Required work:
Reproduce the listing below verbatim, beginning at its first line and continuing through the line containing "family: Cosmopterigidae", with both of those lines included.

A block of data

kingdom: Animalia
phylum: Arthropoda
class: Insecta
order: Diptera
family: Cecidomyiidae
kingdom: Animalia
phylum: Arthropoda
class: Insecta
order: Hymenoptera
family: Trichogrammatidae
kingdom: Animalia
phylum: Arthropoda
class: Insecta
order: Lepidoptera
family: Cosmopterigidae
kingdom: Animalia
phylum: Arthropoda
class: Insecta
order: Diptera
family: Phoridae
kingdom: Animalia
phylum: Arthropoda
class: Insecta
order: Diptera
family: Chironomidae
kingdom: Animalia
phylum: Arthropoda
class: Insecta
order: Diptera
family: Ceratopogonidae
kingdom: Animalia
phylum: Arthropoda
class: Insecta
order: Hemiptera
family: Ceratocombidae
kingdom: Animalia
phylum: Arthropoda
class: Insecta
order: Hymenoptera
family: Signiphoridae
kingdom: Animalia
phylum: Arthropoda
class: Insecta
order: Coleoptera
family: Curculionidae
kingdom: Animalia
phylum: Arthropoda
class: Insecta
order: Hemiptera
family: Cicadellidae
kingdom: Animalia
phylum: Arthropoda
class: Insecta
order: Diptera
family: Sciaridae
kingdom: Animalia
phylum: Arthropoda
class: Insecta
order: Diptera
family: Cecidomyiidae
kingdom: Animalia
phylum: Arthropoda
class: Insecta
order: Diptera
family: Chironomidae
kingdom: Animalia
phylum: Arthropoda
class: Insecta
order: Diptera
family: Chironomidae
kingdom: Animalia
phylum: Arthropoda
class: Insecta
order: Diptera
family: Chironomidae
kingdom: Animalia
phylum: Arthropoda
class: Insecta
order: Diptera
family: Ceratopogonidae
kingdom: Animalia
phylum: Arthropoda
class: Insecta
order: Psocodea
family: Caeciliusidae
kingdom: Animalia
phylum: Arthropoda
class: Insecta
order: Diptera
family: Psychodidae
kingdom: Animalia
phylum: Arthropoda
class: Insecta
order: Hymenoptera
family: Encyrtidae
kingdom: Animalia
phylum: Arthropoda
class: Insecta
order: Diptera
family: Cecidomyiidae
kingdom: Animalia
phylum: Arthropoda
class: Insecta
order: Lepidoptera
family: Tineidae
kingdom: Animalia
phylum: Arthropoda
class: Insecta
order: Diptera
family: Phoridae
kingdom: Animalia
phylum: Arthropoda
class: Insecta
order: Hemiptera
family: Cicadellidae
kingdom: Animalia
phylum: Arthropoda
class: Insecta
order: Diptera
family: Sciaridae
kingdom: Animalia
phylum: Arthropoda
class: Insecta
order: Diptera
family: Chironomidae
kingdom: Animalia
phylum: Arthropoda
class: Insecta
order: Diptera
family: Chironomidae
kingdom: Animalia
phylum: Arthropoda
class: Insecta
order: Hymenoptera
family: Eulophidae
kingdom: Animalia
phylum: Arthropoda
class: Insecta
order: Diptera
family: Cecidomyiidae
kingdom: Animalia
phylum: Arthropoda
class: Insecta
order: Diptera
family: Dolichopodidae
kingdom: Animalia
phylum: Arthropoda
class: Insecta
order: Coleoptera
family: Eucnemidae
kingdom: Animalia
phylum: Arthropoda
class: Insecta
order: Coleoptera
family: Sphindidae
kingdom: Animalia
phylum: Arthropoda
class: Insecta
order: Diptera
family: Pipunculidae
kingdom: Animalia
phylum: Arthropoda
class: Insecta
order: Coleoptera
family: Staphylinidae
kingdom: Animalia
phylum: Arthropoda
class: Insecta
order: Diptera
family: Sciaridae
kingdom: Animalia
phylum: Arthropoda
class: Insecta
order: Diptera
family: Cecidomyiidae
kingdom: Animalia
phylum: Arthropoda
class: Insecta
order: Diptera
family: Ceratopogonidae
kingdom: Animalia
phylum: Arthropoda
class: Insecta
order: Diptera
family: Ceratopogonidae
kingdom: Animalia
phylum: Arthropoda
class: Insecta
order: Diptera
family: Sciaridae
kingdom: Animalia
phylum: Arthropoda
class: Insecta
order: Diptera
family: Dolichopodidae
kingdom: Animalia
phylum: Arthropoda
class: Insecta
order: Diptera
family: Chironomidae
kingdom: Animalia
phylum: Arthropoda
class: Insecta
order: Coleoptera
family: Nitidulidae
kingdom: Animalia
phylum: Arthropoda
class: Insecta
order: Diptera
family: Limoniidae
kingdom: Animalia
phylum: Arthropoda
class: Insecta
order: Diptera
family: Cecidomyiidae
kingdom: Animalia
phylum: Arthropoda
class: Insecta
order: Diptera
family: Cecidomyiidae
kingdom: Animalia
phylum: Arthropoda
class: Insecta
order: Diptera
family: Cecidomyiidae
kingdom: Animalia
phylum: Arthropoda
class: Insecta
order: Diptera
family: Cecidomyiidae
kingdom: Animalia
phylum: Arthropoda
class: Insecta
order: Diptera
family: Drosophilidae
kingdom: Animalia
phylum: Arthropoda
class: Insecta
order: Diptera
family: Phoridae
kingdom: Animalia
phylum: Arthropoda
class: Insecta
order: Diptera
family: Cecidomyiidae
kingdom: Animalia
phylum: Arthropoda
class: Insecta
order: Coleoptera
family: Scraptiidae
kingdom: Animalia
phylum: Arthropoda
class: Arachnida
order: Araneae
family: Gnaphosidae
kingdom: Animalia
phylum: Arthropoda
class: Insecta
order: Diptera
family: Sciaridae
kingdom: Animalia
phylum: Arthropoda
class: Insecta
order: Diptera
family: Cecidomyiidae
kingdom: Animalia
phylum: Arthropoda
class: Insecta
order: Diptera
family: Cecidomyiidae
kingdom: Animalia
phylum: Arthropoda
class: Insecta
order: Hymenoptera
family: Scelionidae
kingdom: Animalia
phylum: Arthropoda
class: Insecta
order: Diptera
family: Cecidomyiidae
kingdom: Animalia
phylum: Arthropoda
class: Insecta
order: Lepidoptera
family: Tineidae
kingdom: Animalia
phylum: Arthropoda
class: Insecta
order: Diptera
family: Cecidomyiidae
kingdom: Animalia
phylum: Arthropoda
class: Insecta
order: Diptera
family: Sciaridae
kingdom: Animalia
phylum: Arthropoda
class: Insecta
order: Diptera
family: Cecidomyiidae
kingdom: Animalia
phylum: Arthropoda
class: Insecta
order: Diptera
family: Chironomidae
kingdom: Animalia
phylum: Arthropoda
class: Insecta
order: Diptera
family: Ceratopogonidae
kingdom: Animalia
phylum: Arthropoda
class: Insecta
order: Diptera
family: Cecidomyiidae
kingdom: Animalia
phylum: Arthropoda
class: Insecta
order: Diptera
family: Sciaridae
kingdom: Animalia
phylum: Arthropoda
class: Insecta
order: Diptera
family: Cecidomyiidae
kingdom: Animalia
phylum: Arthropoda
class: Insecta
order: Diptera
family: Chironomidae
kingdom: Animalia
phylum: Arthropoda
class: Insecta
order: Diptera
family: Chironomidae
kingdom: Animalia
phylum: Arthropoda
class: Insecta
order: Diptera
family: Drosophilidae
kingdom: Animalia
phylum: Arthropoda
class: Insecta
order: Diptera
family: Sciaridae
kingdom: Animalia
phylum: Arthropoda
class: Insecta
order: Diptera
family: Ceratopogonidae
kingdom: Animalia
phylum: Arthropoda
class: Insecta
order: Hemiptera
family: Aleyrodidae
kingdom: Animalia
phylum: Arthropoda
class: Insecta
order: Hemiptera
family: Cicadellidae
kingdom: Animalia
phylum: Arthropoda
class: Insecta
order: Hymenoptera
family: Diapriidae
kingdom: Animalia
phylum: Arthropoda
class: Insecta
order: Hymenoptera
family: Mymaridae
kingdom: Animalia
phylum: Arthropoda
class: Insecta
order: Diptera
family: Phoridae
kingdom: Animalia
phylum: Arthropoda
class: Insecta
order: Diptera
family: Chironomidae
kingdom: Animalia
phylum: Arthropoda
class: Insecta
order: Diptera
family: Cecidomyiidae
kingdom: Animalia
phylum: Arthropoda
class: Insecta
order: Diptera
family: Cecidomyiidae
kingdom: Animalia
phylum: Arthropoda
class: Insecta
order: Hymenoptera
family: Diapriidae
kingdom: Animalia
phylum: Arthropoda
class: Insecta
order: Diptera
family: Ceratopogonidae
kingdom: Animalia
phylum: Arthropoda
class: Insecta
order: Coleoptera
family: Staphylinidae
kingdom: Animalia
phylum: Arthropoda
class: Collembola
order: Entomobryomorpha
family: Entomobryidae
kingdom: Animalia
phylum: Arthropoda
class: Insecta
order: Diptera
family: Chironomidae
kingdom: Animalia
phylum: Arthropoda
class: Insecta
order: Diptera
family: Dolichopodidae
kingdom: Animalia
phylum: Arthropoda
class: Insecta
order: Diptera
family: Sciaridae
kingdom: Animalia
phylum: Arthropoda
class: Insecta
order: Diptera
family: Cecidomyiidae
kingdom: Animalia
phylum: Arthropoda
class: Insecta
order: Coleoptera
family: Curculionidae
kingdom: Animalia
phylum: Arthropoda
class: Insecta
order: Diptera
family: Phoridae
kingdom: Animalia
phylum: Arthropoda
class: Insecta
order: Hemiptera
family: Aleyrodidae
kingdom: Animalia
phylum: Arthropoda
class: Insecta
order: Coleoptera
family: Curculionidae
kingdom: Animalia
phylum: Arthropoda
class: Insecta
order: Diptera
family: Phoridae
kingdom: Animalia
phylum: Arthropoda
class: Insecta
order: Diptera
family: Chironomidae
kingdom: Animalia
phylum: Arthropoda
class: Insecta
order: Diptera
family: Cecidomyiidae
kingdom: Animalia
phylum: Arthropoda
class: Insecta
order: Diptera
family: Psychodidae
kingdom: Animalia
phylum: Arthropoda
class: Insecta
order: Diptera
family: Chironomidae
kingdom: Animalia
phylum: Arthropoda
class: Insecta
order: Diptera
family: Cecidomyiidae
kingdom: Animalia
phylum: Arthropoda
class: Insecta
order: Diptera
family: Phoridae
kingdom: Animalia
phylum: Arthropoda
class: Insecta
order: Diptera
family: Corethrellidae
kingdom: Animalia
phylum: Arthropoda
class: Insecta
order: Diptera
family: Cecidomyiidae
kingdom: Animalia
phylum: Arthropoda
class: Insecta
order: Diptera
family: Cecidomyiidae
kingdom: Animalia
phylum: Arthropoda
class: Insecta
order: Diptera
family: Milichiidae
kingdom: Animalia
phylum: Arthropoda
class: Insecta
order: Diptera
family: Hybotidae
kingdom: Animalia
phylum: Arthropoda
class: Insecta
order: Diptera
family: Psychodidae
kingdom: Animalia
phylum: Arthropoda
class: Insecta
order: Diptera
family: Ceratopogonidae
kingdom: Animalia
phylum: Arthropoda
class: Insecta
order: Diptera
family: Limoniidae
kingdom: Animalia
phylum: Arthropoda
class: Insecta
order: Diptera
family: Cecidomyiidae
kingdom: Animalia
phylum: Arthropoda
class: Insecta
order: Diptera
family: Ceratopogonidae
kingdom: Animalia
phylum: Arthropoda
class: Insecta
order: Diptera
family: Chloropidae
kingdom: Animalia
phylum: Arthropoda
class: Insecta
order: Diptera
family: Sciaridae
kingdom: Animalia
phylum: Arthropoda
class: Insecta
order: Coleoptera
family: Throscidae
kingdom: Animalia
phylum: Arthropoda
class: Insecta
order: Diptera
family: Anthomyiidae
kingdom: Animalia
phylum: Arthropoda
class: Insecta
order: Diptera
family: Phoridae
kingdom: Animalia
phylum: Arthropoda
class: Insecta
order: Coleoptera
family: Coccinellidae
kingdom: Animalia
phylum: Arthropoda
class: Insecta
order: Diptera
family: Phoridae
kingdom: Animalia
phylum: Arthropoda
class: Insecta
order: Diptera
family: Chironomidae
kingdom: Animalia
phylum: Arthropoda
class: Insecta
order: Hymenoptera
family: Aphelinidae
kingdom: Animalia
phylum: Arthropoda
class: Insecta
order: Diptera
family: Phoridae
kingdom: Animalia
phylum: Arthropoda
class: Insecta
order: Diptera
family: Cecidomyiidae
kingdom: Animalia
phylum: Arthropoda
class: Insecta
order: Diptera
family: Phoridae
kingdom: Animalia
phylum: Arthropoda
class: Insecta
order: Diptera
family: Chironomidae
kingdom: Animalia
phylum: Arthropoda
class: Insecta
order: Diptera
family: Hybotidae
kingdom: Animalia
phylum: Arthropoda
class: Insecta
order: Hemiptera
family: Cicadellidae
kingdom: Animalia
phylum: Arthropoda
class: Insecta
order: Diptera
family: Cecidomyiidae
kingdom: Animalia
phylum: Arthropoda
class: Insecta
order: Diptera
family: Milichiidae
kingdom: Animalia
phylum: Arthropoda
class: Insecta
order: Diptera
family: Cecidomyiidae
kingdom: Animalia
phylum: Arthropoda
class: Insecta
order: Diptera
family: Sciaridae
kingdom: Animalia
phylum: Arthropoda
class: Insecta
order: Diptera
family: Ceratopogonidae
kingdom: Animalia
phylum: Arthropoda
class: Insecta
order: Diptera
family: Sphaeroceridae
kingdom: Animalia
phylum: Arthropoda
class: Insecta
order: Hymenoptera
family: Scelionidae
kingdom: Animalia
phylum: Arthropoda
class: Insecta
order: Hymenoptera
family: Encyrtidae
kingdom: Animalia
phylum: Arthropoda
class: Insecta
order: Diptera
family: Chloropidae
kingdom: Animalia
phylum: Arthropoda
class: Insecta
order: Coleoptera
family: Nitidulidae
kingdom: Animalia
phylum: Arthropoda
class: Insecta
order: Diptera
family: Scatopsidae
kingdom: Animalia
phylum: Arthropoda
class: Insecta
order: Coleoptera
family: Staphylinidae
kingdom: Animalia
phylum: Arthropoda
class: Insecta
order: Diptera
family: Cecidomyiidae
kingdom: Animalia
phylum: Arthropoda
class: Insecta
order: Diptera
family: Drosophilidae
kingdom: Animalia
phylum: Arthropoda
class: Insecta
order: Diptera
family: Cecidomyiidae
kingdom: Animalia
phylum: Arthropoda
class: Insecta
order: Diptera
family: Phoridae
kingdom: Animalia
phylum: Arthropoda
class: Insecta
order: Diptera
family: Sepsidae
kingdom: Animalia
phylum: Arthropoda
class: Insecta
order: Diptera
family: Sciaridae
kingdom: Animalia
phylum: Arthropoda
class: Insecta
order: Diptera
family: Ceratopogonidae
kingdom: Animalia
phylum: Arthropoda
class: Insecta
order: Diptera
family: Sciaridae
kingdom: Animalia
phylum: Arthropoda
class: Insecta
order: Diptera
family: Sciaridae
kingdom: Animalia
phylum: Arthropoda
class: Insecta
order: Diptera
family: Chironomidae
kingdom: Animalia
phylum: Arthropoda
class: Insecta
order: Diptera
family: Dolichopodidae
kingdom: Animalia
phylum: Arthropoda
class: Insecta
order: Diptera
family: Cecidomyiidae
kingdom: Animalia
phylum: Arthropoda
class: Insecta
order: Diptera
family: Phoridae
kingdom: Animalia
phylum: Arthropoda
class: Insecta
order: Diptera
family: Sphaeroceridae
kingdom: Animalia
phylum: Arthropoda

Task answer:
kingdom: Animalia
phylum: Arthropoda
class: Insecta
order: Diptera
family: Cecidomyiidae
kingdom: Animalia
phylum: Arthropoda
class: Insecta
order: Hymenoptera
family: Trichogrammatidae
kingdom: Animalia
phylum: Arthropoda
class: Insecta
order: Lepidoptera
family: Cosmopterigidae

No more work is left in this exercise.